Even apparently easy ideas like simplification are very, very hard in general. Consider the question of simplification when using interval arithmetic. Interval bounds are provably tight if the equations are linear but not otherwise. Intervals that contain zero get very wide when they are squared. So the chosen representation of an equation can have a very large impact on the computed result. Automatic simplification that ignores this effect can cause previously stable computations to become unstable. This is only one of the many hard issues that automatic simplification introduces.

Axiom is pushing the boundaries of literate programming. Hopefully the long term effect will be that researchers start publishing detailed implementations of their algorithms in a form that allows them to be "dragged and dropped" onto a running system and be immediately useful. This would allow detailed checking of results. It would also make programming be a legitimate activity for tenure track research consideration.

Yet more interesting research problems arise if we consider machines which will be available on the 30 year horizon. These essentially infinite computing resources will have to be able to fully model not only the computational mathematics but model the problem being confronted by the researcher and even be aware of the researcher's "intensional stance" (their current approach to the problem) so that relevant research can be suggested from by the automatic literature searches.

Tim

Strengths --Cliff Yapp, Sun, 23 Apr 2006 11:15:08 -0500 reply
I am not sufficiently fluent in Axiom to give a concrete description of its strengths compared to those of other systems, but I can describe what motivated me to switch my attention from Maxima to Axiom.

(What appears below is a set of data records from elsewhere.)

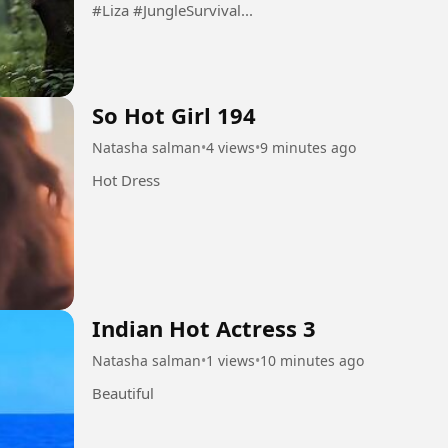
#Liza #JungleSurvival...
So Hot Girl 194
Natasha salman
•
4 views
•
9 minutes ago
Hot Dress
Indian Hot Actress 3
Natasha salman
•
1 views
•
10 minutes ago
Beautiful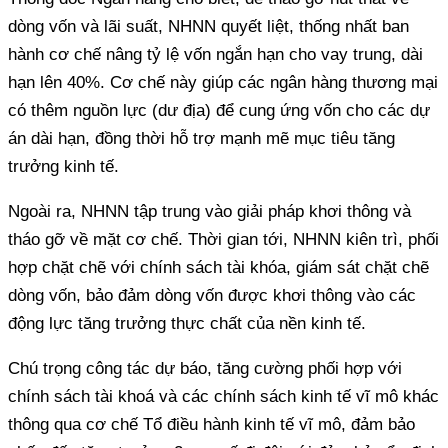
dòng vốn và lãi suất, NHNN quyết liệt, thống nhất ban
hành cơ chế nâng tỷ lệ vốn ngắn hạn cho vay trung, dài
hạn lên 40%. Cơ chế này giúp các ngân hàng thương mại
có thêm nguồn lực (dư địa) để cung ứng vốn cho các dự
án dài hạn, đồng thời hỗ trợ mạnh mẽ mục tiêu tăng
trưởng kinh tế.
Ngoài ra, NHNN tập trung vào giải pháp khơi thông và
tháo gỡ về mặt cơ chế. Thời gian tới, NHNN kiên trì, phối
hợp chặt chẽ với chính sách tài khóa, giám sát chặt chẽ
dòng vốn, bảo đảm dòng vốn được khơi thông vào các
động lực tăng trưởng thực chất của nền kinh tế.
Chú trọng công tác dự báo, tăng cường phối hợp với
chính sách tài khoá và các chính sách kinh tế vĩ mô khác
thông qua cơ chế Tổ điều hành kinh tế vĩ mô, đảm bảo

  1. Axiom provides a much better platform for the inclusion of new concepts such as Units and Dimensions. An attempt to incorporate those ideas into Maxima highlighted several weaknesses in that system, including the difficulty of treating units as something "different" from regular numbers. Axiom's type system allowed Martin Rubey to write very quickly a prototype units environment which sidestepped some extremely difficult display problems encountered in the Maxima effort. Although this isn't the final version of that environment, it was a compelling demonstration of the advantages of Axiom's display logic and type system for adding new concepts to Axiom.
  2. Axiom's dedication to correctness and literate programming, e.g. the complete documentation of not just the programming code needed to solve a problem but the research, algorithms, and reasoning behind that algorithm, make the Axiom project something more than just a program - they make it a research project whose results are immediately practical for real world development, use, and interactive exploration.

Martin wrote:
excellent Help browser

Although Axiom's hyperdoc browser does do some things that other systems can't - such as navigate Axiom's complex type/domain system - I would hardly call it "excellent" in comparison to similar facilities in commercial products such as Maple and Mathematica.